Prohibited drugs: drugs that are known to promote bowel movement are prohibited during the protocol treatment: erythromycin, acetylcholine chloride, itopride hydrochloride, mosapride citrate, aclatonium napadisilate, neostigmine methylsulfate, pantethine, panthenol, prostaglandin F2α, prosultiamine, fursultiamine, trimebutine maleate, amidotrizoate sodium meglumine.

Permitted drugs: metoclopramide or domperidone to treat postoperative nausea/vomiting, and immunosuppressants including tacrolimus, cyclosporine, steroid, azathioprine, mizoribin and mycophenolate mofetil.

Criteria for discontinuing the protocol treatment

Grade 3 postoperative diarrhoea or other clinical adverse effects (CTCAE V.4.0 criteria).

Data collection

Prospective data about all patients including medical history, physical findings, laboratory findings, perioperative clinical information and complications will be collected.

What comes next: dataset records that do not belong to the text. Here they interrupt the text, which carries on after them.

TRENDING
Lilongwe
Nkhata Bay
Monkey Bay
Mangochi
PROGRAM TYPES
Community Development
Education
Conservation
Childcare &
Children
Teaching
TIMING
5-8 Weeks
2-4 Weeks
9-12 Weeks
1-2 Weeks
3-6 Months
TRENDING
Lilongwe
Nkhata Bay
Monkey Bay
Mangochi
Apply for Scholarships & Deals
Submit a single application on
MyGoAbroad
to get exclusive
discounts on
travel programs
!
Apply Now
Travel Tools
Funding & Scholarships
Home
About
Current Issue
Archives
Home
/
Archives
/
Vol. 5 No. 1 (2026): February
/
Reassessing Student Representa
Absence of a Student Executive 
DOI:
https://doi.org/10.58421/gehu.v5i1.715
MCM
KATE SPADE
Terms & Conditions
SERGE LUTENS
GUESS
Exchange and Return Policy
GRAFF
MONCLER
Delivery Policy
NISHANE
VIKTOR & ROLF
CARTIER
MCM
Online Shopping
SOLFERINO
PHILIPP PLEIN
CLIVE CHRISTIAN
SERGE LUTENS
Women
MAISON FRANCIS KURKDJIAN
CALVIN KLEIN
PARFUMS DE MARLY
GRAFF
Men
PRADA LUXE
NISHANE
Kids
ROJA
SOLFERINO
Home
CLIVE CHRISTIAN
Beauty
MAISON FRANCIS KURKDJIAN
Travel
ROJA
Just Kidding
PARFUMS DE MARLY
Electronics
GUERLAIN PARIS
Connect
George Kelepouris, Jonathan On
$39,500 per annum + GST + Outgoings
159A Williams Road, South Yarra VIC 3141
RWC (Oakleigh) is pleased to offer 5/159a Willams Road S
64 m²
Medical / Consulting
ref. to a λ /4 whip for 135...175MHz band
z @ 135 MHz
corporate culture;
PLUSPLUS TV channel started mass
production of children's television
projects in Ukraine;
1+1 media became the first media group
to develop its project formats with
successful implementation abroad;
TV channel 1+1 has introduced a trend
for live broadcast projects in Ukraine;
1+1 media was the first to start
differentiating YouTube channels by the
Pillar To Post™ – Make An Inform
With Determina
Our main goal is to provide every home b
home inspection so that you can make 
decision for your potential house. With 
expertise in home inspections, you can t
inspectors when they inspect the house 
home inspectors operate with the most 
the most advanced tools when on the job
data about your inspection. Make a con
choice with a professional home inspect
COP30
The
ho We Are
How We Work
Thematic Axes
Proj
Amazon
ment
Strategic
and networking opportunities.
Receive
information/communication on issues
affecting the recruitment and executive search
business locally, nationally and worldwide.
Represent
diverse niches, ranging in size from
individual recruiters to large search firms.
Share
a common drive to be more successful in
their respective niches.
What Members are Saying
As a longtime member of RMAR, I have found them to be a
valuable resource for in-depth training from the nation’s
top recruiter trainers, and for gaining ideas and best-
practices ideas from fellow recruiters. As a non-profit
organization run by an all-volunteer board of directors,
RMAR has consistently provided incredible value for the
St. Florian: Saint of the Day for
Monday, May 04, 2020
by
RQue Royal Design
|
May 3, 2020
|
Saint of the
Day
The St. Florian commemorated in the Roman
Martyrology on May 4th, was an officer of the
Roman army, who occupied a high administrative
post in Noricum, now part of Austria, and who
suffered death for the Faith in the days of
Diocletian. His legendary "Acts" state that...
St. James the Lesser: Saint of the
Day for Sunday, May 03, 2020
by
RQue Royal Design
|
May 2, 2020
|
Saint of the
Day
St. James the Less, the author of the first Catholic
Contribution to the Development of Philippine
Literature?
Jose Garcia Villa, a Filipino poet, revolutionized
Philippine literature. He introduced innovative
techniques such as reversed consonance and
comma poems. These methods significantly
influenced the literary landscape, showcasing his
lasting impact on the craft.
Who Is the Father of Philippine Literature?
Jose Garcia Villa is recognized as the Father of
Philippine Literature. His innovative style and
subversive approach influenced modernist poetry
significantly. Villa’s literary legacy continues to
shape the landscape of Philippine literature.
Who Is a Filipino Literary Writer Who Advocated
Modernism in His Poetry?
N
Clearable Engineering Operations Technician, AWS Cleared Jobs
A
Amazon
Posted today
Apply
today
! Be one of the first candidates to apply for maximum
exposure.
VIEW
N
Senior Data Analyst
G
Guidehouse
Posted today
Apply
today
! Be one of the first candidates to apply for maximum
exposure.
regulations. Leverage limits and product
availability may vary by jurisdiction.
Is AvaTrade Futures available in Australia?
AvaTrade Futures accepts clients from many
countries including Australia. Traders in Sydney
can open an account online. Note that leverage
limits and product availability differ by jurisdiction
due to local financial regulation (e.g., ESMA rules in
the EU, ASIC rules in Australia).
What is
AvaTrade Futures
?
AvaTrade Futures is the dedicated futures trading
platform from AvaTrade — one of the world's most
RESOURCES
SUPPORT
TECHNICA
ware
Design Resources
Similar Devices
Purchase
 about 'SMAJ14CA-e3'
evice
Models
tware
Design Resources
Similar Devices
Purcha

Study design and statistical analysis

The primary end points will be statistically evaluated at POD 7 (total oral or enteral caloric intake, abdominal distension and abdominal pain determined using NRS).

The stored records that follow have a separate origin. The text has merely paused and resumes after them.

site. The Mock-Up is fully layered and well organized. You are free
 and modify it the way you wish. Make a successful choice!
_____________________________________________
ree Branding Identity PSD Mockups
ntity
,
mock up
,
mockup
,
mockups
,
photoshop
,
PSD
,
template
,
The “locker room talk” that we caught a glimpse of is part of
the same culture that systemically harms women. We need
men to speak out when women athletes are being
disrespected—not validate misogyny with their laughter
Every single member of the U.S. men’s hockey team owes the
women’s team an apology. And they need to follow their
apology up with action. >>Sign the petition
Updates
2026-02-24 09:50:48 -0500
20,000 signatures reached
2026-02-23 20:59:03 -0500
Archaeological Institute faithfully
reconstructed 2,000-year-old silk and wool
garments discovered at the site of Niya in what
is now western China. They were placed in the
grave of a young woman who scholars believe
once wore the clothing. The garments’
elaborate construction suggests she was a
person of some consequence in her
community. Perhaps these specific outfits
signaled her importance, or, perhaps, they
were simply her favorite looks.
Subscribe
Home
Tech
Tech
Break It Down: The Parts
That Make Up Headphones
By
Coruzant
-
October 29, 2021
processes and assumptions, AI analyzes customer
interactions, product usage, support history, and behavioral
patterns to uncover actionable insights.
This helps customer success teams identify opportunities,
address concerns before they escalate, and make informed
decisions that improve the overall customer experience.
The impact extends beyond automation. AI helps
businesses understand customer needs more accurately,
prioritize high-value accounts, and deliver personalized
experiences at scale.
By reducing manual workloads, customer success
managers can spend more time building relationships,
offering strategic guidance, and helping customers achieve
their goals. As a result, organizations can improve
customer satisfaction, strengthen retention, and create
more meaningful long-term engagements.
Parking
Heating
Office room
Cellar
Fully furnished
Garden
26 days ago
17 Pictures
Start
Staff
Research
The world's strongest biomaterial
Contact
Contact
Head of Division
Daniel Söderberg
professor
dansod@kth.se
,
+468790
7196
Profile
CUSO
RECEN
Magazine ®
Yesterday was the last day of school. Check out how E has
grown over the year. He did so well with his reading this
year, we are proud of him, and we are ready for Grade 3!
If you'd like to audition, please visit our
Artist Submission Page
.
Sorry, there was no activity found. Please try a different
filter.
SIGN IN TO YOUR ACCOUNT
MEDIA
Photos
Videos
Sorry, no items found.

The multiplicity issue (inflation of type I error) due to the analysis of three end points will be addressed using the fixed-sequence testing method. The order of the tests will be fixed, which controls the familywise error rate. The testing procedure will start from a hypothesis about the total oral and enteral caloric intake, and will be followed by the NRS for abdominal distension and the NRS for abdominal symptoms in that order. Each test will proceed only if all previously tested hypotheses have been rejected. Each hypothesis will be tested at the 5% significance level. The sample size was calculated on the basis of our previous finding that the mean value of the total oral and enteral caloric intake at POD 7 without the administration of TJ-100 is about 1000 kcal/day (SD=850) (unpublished data). We speculated that patients administered with TJ-100 would have an intake of 500 kcal/day more than those who were not administered with TJ-100. Thus, assuming that the two arms have the same SD, the sample size was calculated on the basis of a t test with a two-sided significance level of 5% and a power of 80%, which resulted in a requirement of 47 patients per group. Taking about 15% exclusion from analysis into account, the number of patients to be accrued was set at 55 per treatment arm (110 in total). If the sample for analyses is 47 per group and the two-sided significance level is 5%, and if the probability of an event in which the value of the NRS in Arm A is larger than that in Arm B is about 0.62, then the Wilcoxon rank-sum test would have an approximate power of 80% for each NRS test of abdominal distension and abdominal symptoms. The first primary end point, the total oral and enteral caloric intake at POD 7, will be compared between the two treatment groups using the t test. The second and the third primary end points, the values of NRS on abdominal distension and abdominal pain, will be compared between the two treatment groups using the Wilcoxon rank-sum test. When the total oral and caloric enteral intake data at POD 7 for 50 patients are collected, we will conduct an interim analysis to confirm the distribution of total oral and enteral caloric intake at POD 7 under double-blind conditions. If the distribution obviously deviates from the normal distribution, then the Wilcoxon rank-sum test will be used for the primary analysis of the total oral and enteral caloric intake at POD 7.

Participating institutions

Fourteen leading Japanese institutions that perform LT will participate in this trial.

Registration of the protocol

The protocol was approved by the institutional review board of each participating institute and conducted in accordance with the Declaration of Helsinki of 1996. Written informed consent will be obtained from all patients before enrolment and randomisation by investigators. The DKB 14 Study was registered in the University Hospital Medical Information Network Clinical Trial Registration (UMIN-CTR), Japan (registration number: UMIN000014326) during 2014.

Study status

This study is currently collecting data and there has not been any publication concerning the analysis of the data collected to date.